Bern NEU gründen a été fondé en 2009 et nous fêterons donc nos dix ans l’année prochaine. De ce fait, il nous paraît tout à fait réaliste de viser 2030 pour fusionner les douze communes concernées et de la sorte former un grand centre urbain bernois, tout en améliorant la collaboration entre les différentes entités politiques. On ne veut pas seulement additionner les populations en supprimant les frontières communales mais établir véritablement et durablement une nouvelle culture avec encore plus de démocratie participative. L’un de nos objectifs est que les habitants de Köniz, d’Ostermundigen ou de Kehrsatz soient aussi impliqués dans les choix et les décisions pour lesquelles ils ont également des intérêts. De plus, en regroupant les forces, les plus petites communes qui n’ont pas les moyens d’avoir des services prestataires au sein de leur administration pourront profiter de ceux des plus grandes communes qui en ont déjà, que cela soit pour l’accueil des enfants, la planification des infrastructures ou encore les structures scolaires. Dans certains cas, le « faire ensemble » peut également engendrer des économies d’échelle substantielles, tout en améliorant la qualité des services ainsi proposés.

Le Canton reconnaît-il votre action comme utile et vous soutient-il activement dans cette tâche?

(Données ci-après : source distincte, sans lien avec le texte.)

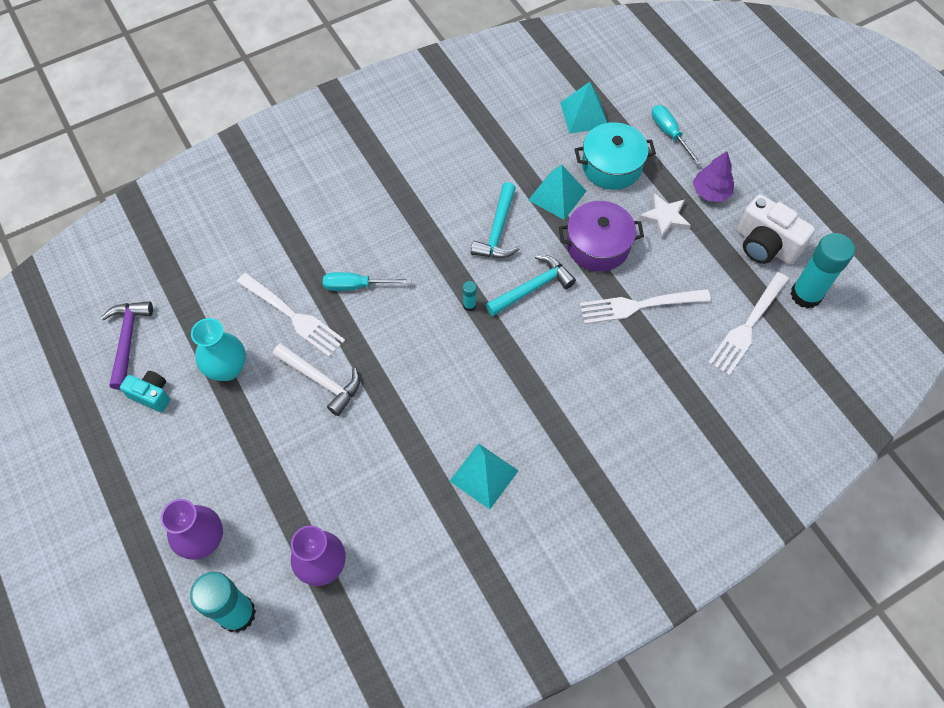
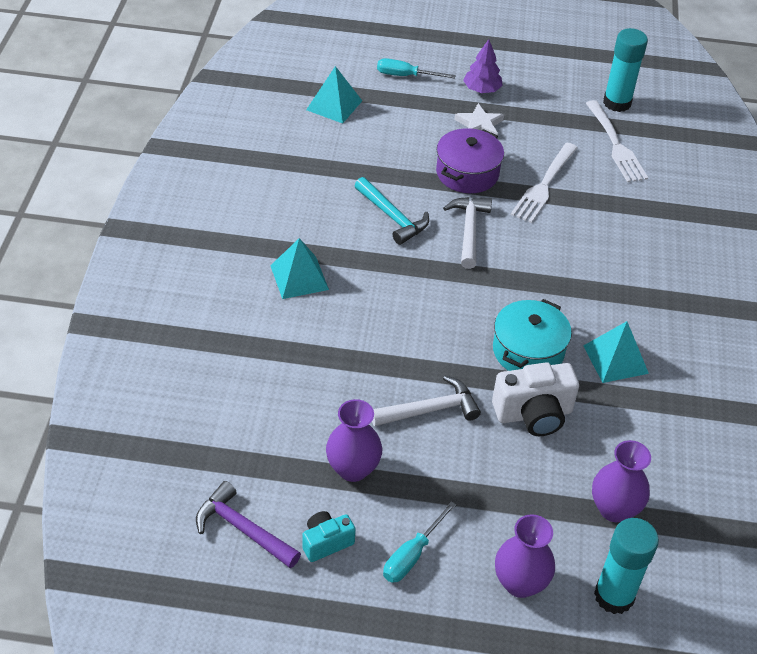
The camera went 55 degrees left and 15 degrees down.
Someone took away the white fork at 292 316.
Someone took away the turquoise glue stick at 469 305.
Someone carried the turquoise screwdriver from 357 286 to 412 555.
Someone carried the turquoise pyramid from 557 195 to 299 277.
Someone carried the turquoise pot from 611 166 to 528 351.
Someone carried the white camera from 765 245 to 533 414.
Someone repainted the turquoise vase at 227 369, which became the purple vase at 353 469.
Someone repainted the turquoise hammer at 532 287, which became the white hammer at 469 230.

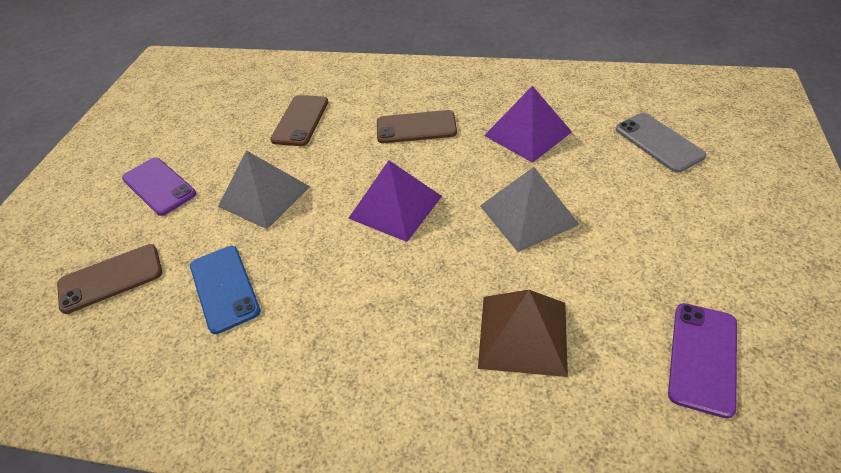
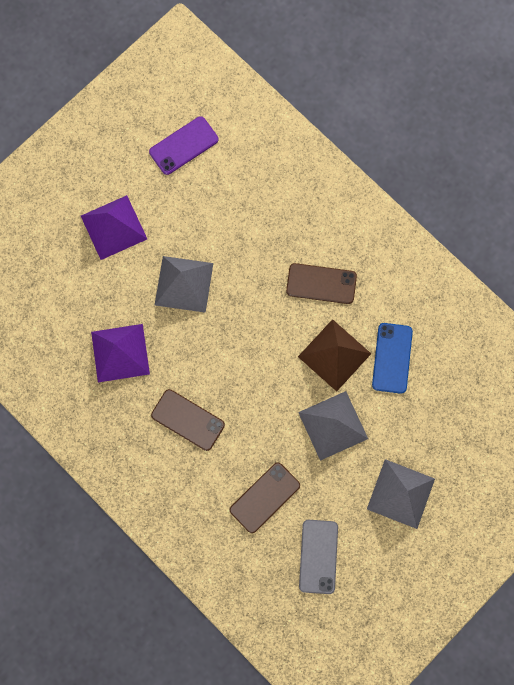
The camera went 150 degrees left and 30 degrees up.
Someone carried the brown phone from 111 278 to 321 283.
Someone carried the purple pyramid from 395 207 to 114 227.
Someone carried the brown pyramid from 523 334 to 334 355.
Someone carried the grey phone from 658 142 to 318 556.
Someone swapped the purple phone at 159 186 for the grey pyramid at 401 494.

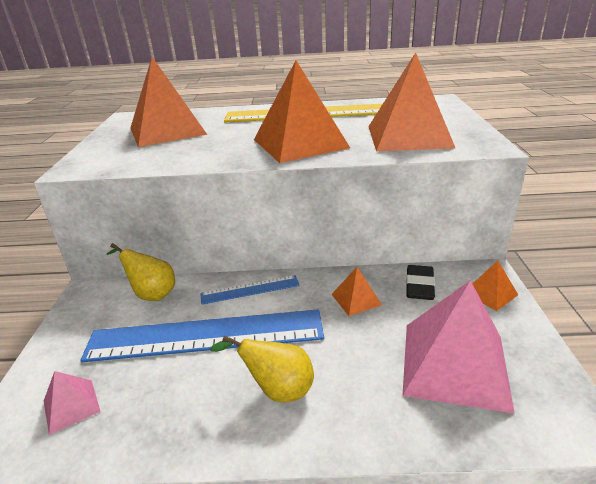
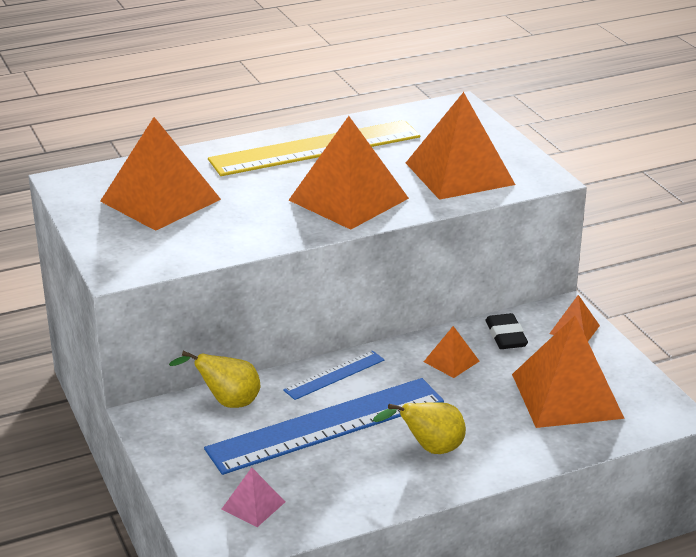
The camera went 25 degrees left and 0 degrees up.
Someone repainted the pink pyramid at 454 364, which became the orange pyramid at 567 396.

Le Conseil d’État n’a jusqu’à peu pas été très actif dans le principe de fusion des communes et c’est seulement avec la publication dernièrement d’un rapport traitant des futures structures du canton qu’il s’est positionné sur la chose en articulant le nombre de 100 à 150 communes auquel on devrait tendre à l’avenir (ndr : contre 351 aujourd’hui). Le Conseil d’État de la dernière législature était d’avis que ce devraient être les toutes petites communes, qui aujourd’hui rencontrent des difficultés à trouver des gens pour les organes exécutifs et législatifs, qui devraient profiter de ces fusions et être soutenues. Par contre, aucun soutien financier n’a été prévu jusqu’alors pour la création d’une métropole bernoise qui se doit d’être, à notre avis, une fusion avec des vues stratégiques. Osons espérer que le nouveau Conseil d’État aura le courage de soutenir cette vision.

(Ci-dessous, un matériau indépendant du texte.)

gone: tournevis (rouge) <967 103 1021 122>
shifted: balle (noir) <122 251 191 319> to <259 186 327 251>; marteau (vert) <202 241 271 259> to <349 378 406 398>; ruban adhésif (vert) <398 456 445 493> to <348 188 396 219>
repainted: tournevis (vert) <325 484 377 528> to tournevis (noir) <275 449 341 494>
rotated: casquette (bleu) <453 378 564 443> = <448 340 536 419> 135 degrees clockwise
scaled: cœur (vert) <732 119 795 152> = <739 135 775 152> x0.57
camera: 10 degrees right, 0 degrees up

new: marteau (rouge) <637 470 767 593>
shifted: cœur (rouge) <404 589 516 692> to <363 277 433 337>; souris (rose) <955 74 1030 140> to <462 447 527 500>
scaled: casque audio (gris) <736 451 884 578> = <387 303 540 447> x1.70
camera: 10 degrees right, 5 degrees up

Qu’est-ce qu’une métropole bernoise pourrait changer dans le quotidien de ses habitants ?
Cela ne va pas changer grand-chose car les structures par quartier sont déjà en place. Bien sûr certains quartiers actuels de la ville vont s’agrandir, par exemple le quartier de Breintenrain dans lequel j’habite pourrait faire partie d’une plus grande circonscription englobant Ostermundigen, sans forcément en changer fondamentalement le visage et sans enlever de droits civiques à ses habitants, au contraire. L’idée de la grande fusion est plutôt de penser les frontières actuelles autrement et permettre ainsi la mise sur pied de projets pour la gestion de la chose publique plus ambitieux et qui sont trop coûteux à plus petite échelle, telle que la «e-gouvernance (ndr services administratifs en ligne) mais aussi de donner plus de poids pour revendiquer le maintien d’un studio de radio de la SFR dans notre belle ville (Rires).